▶ [Records provided]
==================================================

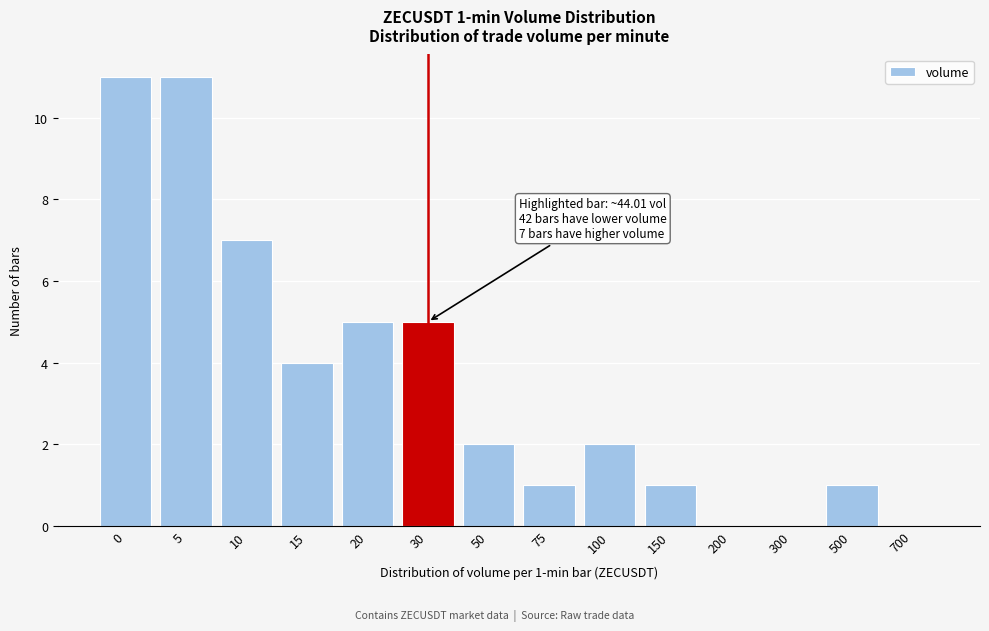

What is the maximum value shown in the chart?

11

==================================================

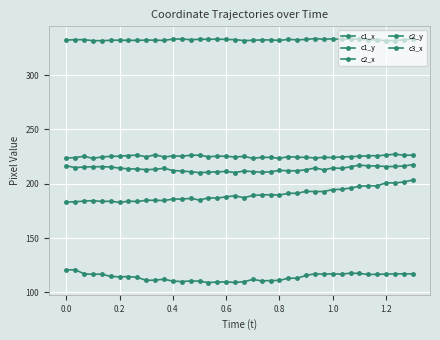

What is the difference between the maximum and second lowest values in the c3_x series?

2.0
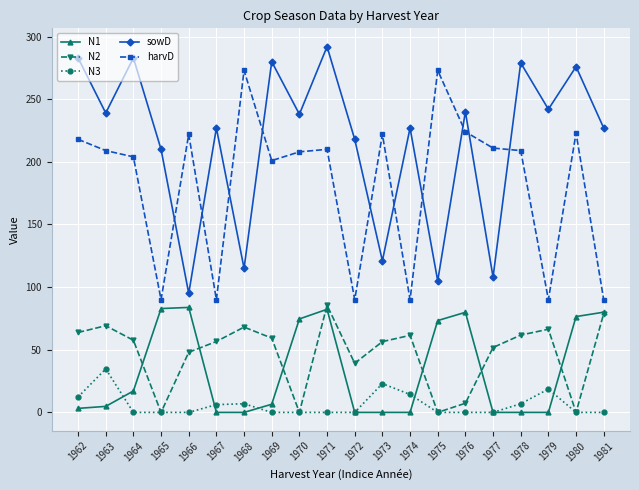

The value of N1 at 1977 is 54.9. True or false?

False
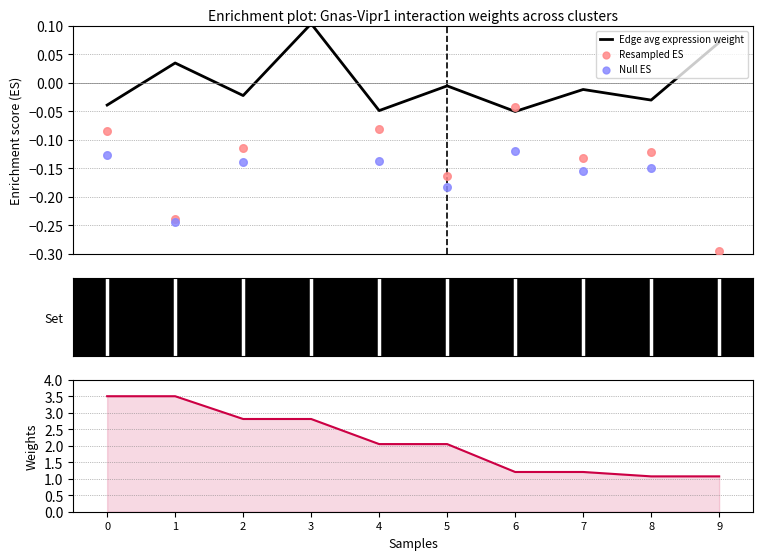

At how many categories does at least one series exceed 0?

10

==================================================

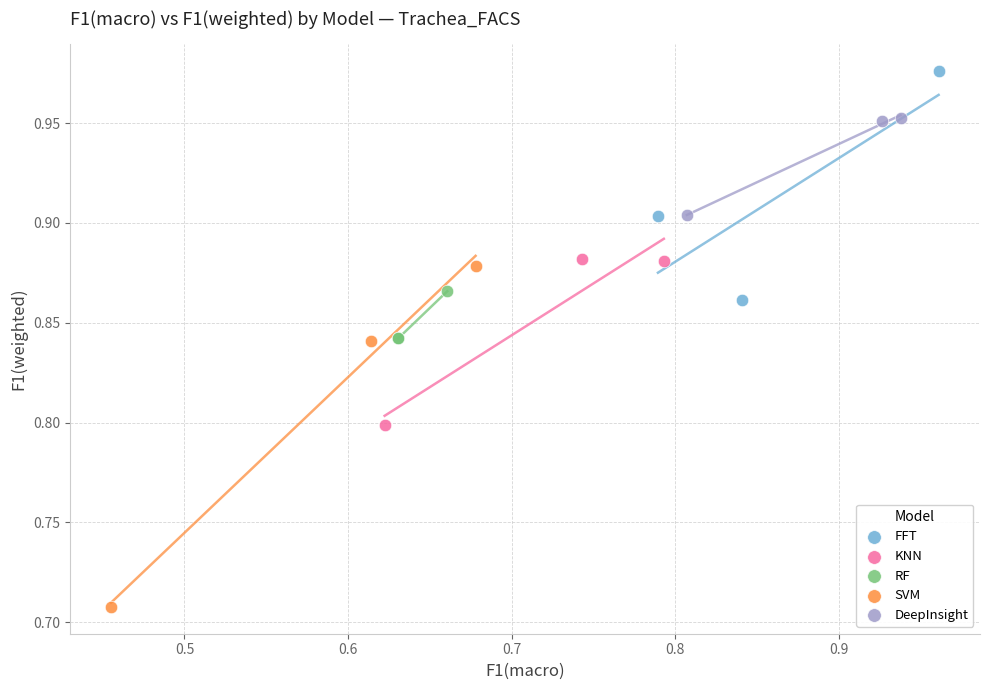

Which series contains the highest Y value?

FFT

==================================================

▶ [What you need to do]
Reproduce word for word the lines running from the line containing "The value of" through the line containing "At how many", both included, and omit the pictures.

▶ [Solution for this exercise]
The value of N1 at 1977 is 54.9. True or false?

False

At how many categories does at least one series exceed 0?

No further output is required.